Awards and Scholarships

Research Studentship, Churchill College, University of Cambridge, 1991–1994

This was originally awarded to fund my Ph.D. studies at the level of a standard British doctoral grant, but was reduced to a minor annual sum in view of my more substantial funding from Norway for the same period.

Overseas Research Students (ORS) Award Scheme, 1991–1994

From the Committee of Vice-Chancellors and Principals of the Universities of the United Kingdom, it covers the difference in tuition fees payable by overseas students and home students. It was awarded to me in 1991 and renewed for the maximum two further years in 1992 and 1993.

Norges Teknisk-Naturvitenskapelige Forskningsråd (The Royal Norwegian Council for Scientific and Industrial Research; since 1993 known as Norges Forskningsråd, The Norwegian Research Council)

This grant, in the form of a standard Norwegian researcher's salary, was the main funding for my Ph.D. studies. It was awarded to me in 1991 and renewed for the maximum two further years in 1992 and 1993.

Undergraduate Scholarship, Churchill College, University of Cambridge, 1985–1987

This scholarship was awarded to me for two years on the basis of my examination results.

Publications

“Probabilistic Parse Selection based on Semantic Cooccurrences.” In Harry Bunt and Anton Nijholt eds.
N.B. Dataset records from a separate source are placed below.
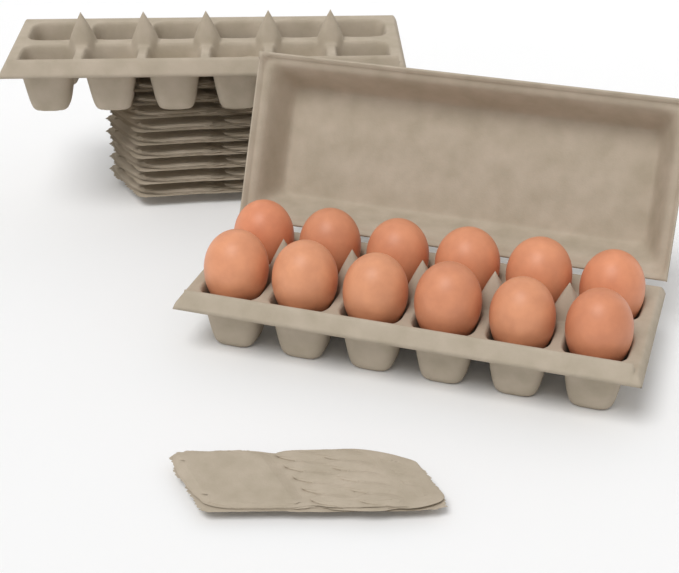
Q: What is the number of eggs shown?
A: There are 12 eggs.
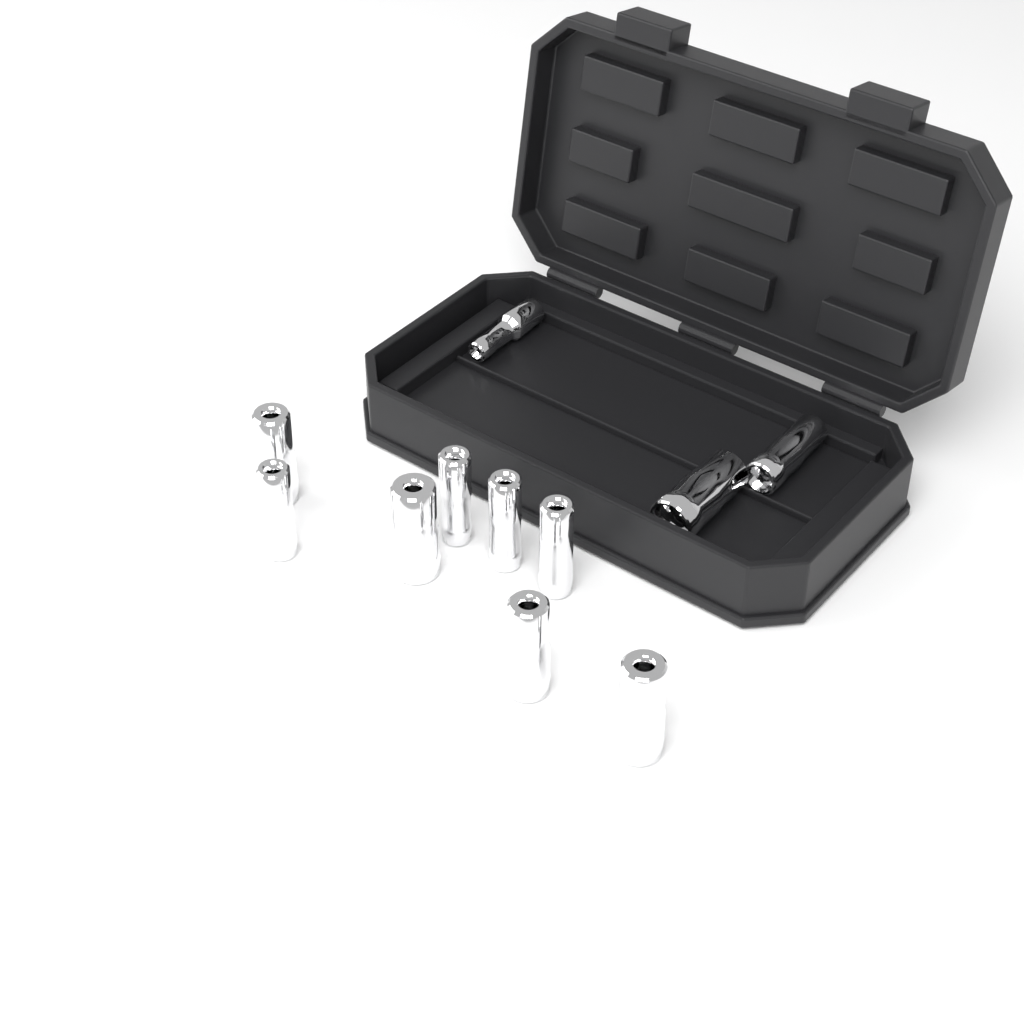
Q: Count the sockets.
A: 11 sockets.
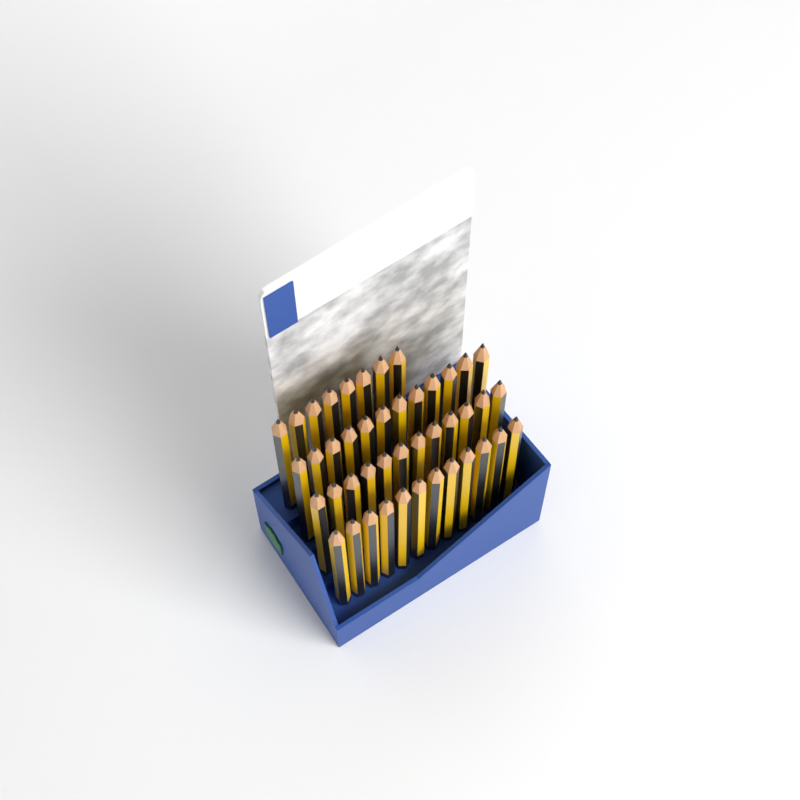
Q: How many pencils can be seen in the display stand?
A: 44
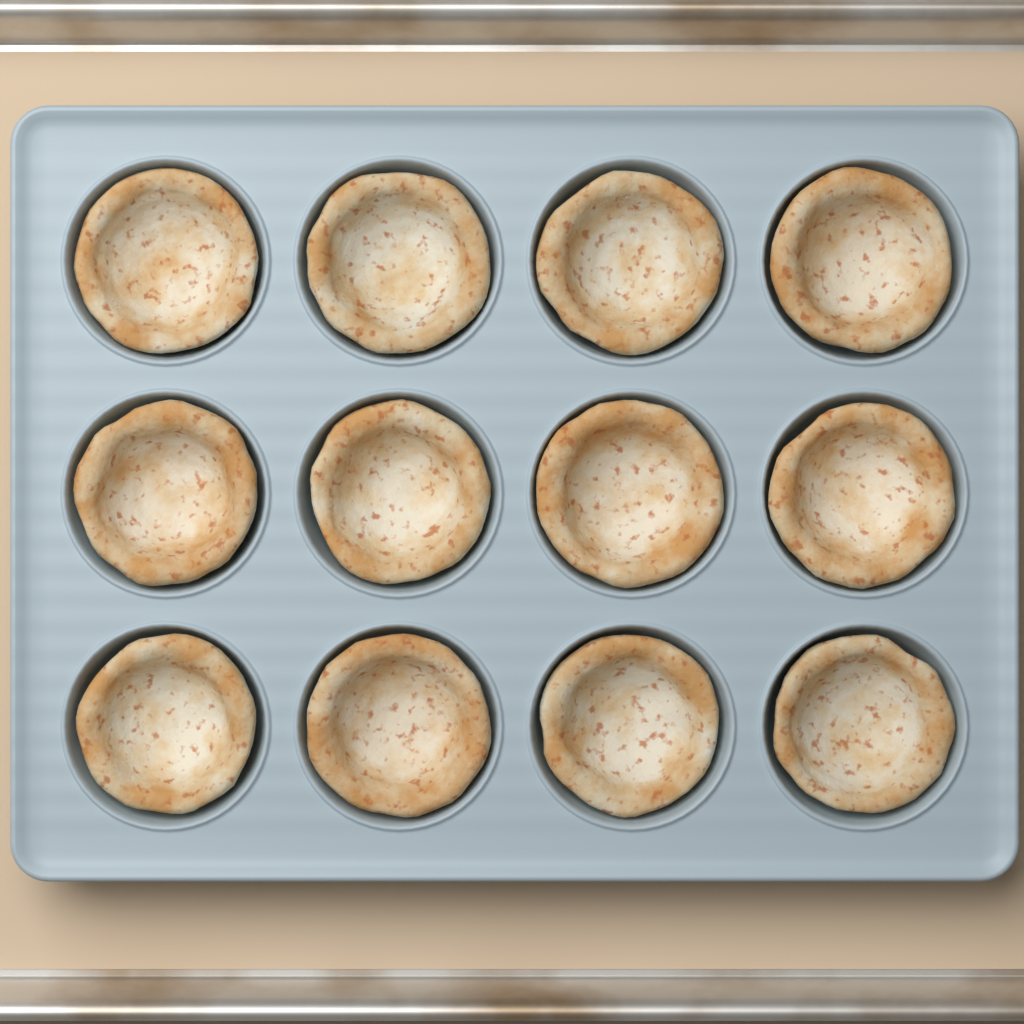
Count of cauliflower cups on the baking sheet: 12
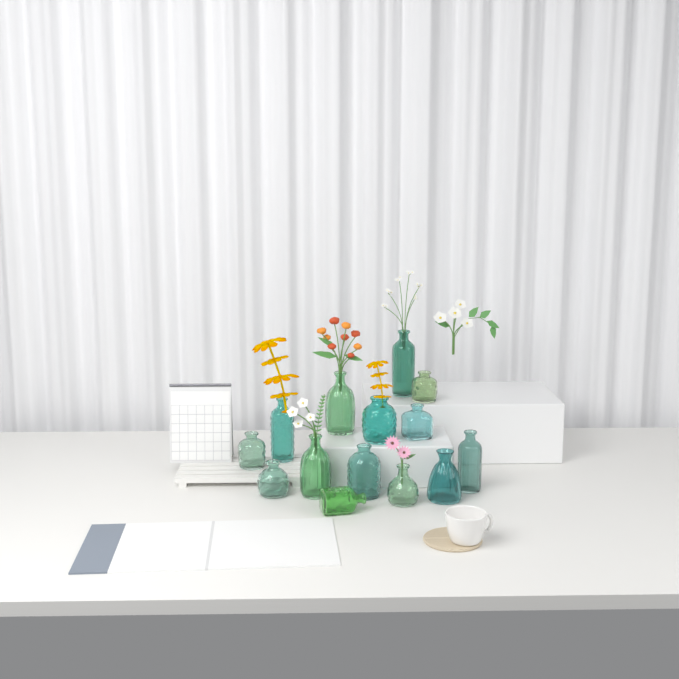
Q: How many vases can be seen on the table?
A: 14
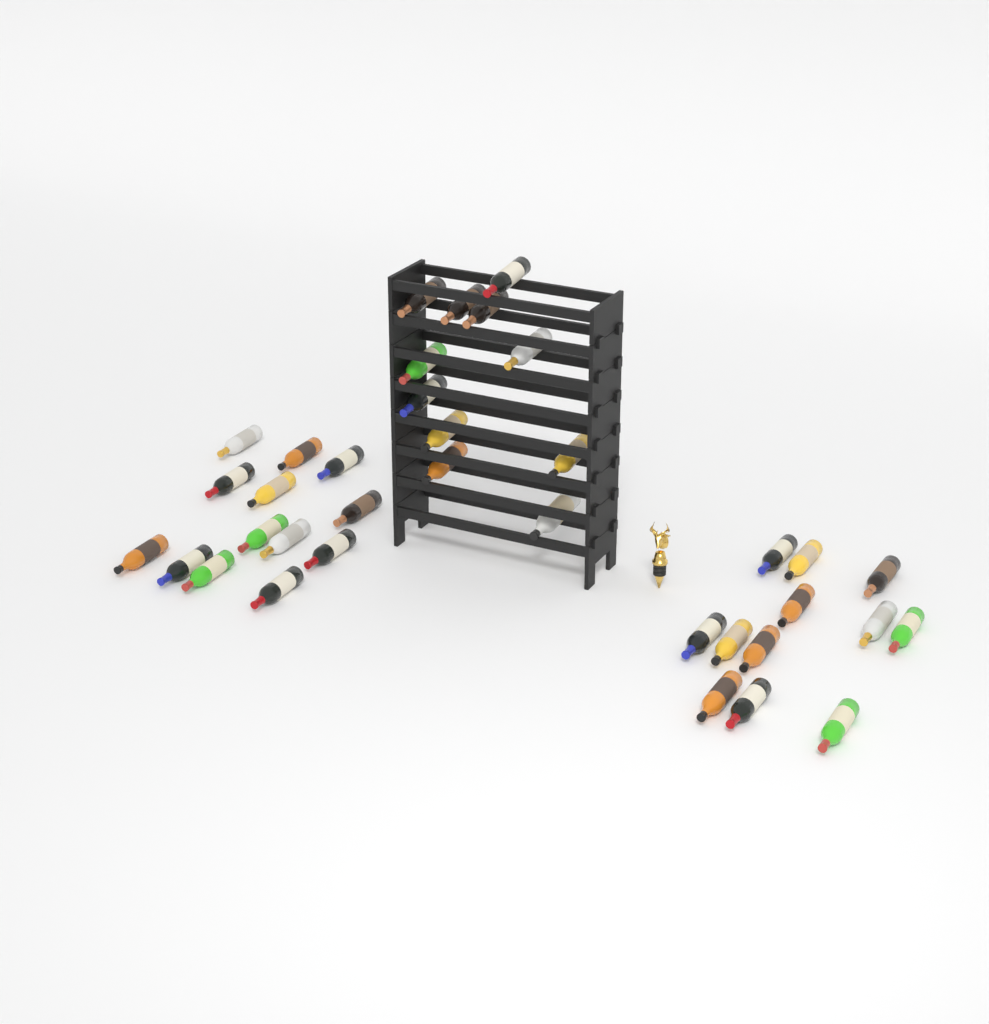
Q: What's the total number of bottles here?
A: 36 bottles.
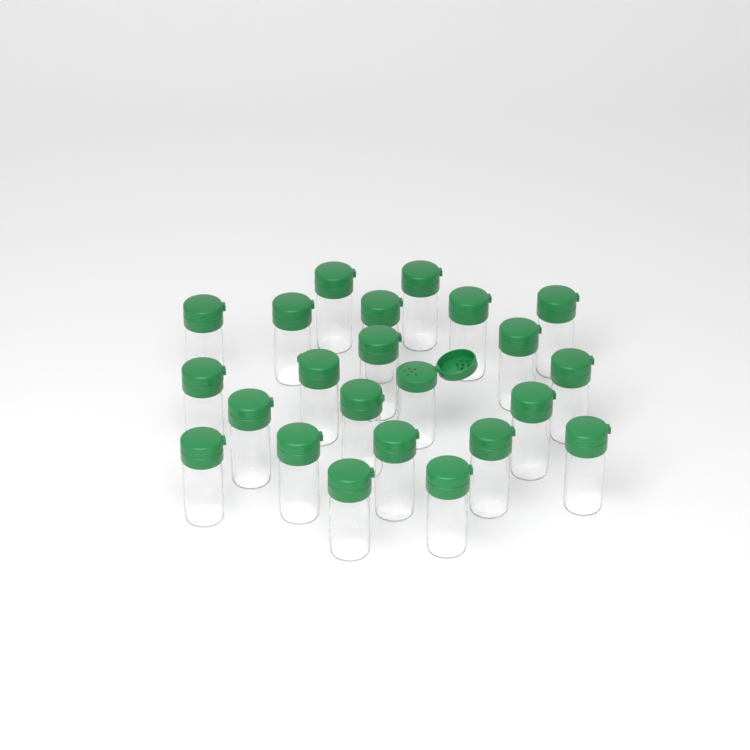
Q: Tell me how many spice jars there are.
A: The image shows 23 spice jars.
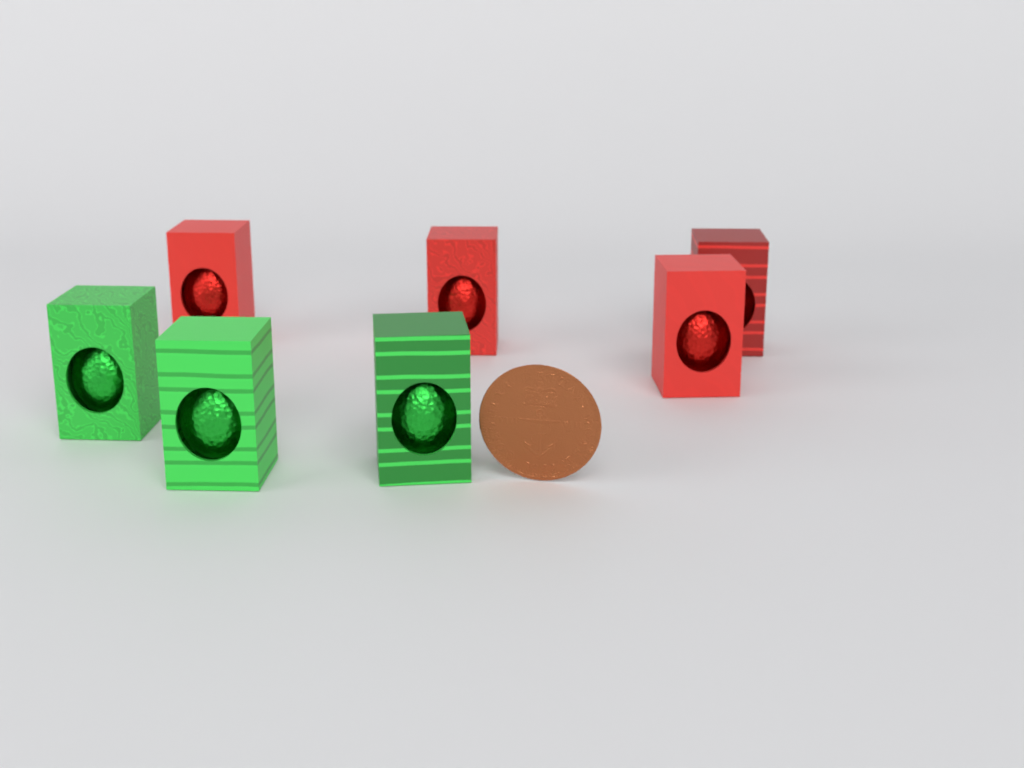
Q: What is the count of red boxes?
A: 4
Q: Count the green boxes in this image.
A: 3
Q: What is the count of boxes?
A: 7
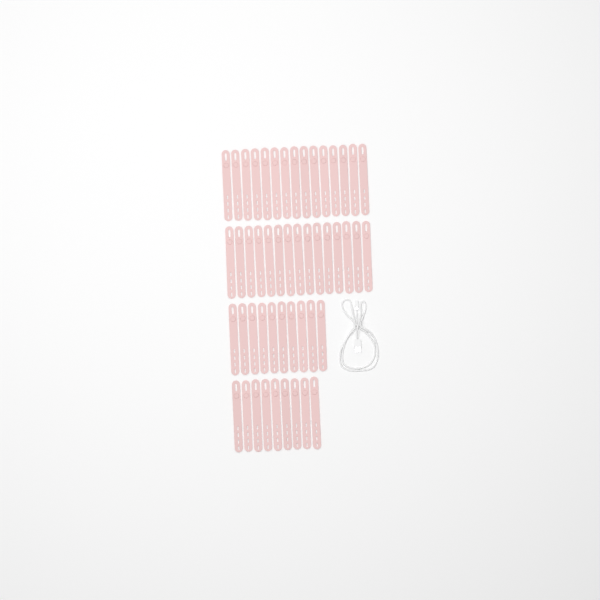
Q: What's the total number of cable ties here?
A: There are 49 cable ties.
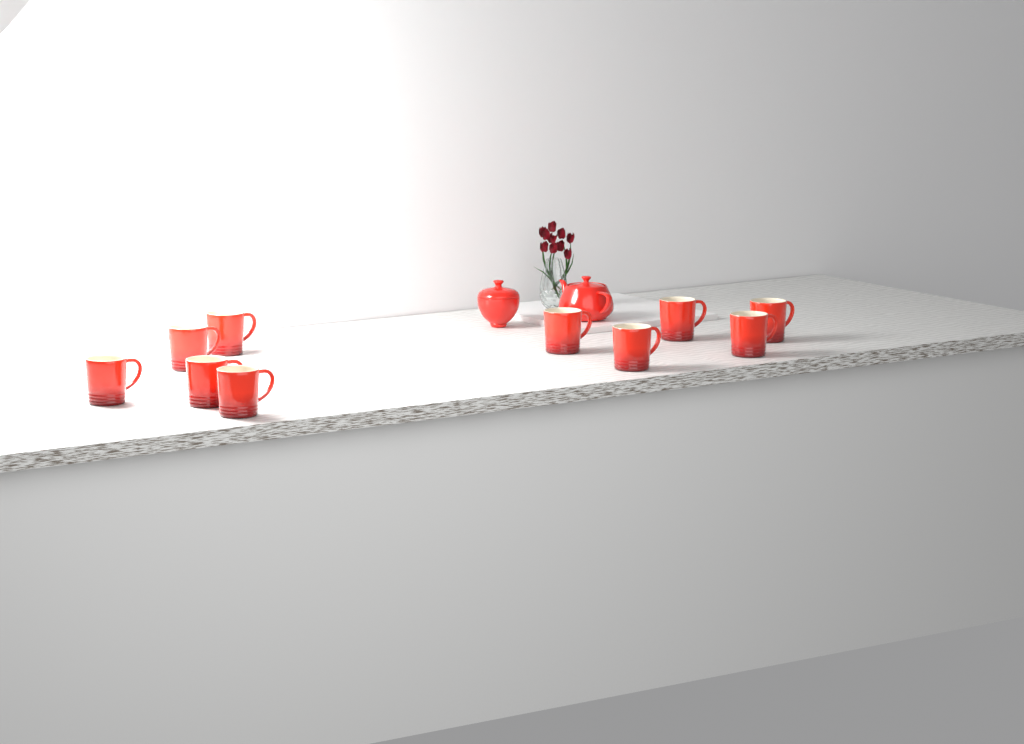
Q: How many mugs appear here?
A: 10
Advances in Probabilistic and Other Parsing Technologies. Dordrecht, Boston and London: Kluwer Academic Publishers, 2000. Originally presented in The International Workshop on Parsing Technologies, MIT, Massachusetts, USA, in Sep 1997.

Other Qualifications

Languages:

NorwegianNative, able to speak or correspond with speakers of Swedish and Danish
EnglishNear-native (resident in the UK for 19 years)
CatalanCurrently studying in last part of intermediate-level course
GermanIntermediate

Driving Licence: Full clean British driving licence.